Velocity selective ASL is an exciting option for myocardial perfusion imaging as it does not require any contrast agents and is insensitive to coronary arterial transit times. Feasibility in humans was recently demonstrated with performance primarily limited by 1) spurious labeling of moving myocardium, and 2) low labeling efficiency. We present improvements to the velocity selective labeling pulse that overcome these limitations, leveraging recent developments in velocity-selective MRA. Specifically, we use Fourier Velocity Encoding to reduce spurious labeling of moving myocardium and use inversion to increase labeling efficiency.
VS pulse design
The proposed myocardial VS ASL labeling pulse is based on a pulse used for a non-contrast magnetic resonance angiography and brain VS ASL by Qin et al [2,3] with four modifications. 1)The shape of the sub-pulse train was changed to a maximum-phase sinc with TBW=2 to reduce the transition width of the velocity selection profile and increase pass-band uniformity of inversion (static and near-static myocardium) [4]. 2) Inversion pulses were replaced with composite inversion pulses (90x-180y-90x) to reduce sensitivity to B1 inhomogeneity. 3) Velocity encoding gradients were turned off instead of inverted in control acquisitions to reduce sensitivity to B1 and B0 inhomogeneity. 4) The B1 scale was designed for a nominal peak B1 of 0.10G and played at an actual peak of 0.13G to tolerate a B1 variation of 0.7-1 in myocardium [5].
Figure 1 shows the proposed pulse with a velocity cutoff of 6 cm/s.

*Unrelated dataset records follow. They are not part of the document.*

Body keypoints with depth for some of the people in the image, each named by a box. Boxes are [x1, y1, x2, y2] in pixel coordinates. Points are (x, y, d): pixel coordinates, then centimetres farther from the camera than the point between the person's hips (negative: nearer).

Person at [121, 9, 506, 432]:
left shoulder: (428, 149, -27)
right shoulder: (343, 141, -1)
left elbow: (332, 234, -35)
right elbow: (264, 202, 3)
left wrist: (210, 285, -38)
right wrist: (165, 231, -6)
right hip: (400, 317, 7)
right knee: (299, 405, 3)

Bloch simulations of the label-control difference signal as a function of velocity were performed under a range of B1 scales and off-resonance.
Spurious labeling experiments
The Qin pulse and the proposed pulse were evaluated in-vivo to determine whether the proposed pulse reduces spurious labeling of moving myocardium compared to the Qin pulse. Experiments were performed on 2 healthy volunteers (M, 28 and 31 years) under a protocol approved by our Institutional Review Board.
VS labeling experiments were performed by playing a VS prepulse in mid-diastole, waiting one heartbeat for labeled blood to flow into the myocardium, and acquiring bSSFP images of the mid short-axis. Images were acquired after control and after label VS prepulses for velocity cutoff (Vc) values of 3, 6, 9, 12, 18, 24, 48, and 100 cm/s, where Vc is defined as the full-width at half the maximum range of the simulated velocity profile on-resonance with a B1 scale of 1. Two image pairs were acquired per Vc. Vc was adjusted by changing the amplitudes of bipolar encoding gradients and pulse duration was kept constant.ASL signal was evaluated in the blood pool to confirm the presence of velocity selective excitation and across the myocardium to evaluate spurious labeling.
Figure 2 shows Bloch simulations of label - control signal as a function of velocity under different B1 scales and off-resonance conditions. The proposed pulse is robust to B1 variation over the extreme ranges anticipated in the heart. Label-control signal difference of the proposed pulse is flatter between ±2 cm/s, the expected range of longitudinal velocity in the myocardium during diastole [4]. This signal difference also has a more uniform stop-band region for |Vc|>10 cm/s, indicating improved labeling efficiency.
Figure 3 shows mean label signal in the blood pool. Label signal decreased as a function of Vc and plateaued around 24 cm/s while control signal was independent of Vc.
Figure 4 shows the ASL signal in the myocardium. ASL signal decreases with increasing Vc for both pulses and approaches 0, as expected. ASL signal is lower for Vc<6 cm/s in the proposed pulse, indicating reduced spurious labeling, and flatter for Vc>6 cm/s, corresponding with consistent labeling of fresh inflowing blood into the myocardium. ASL signal is higher in the lateral wall for low Vc, as the lateral wall moves at a higher velocity.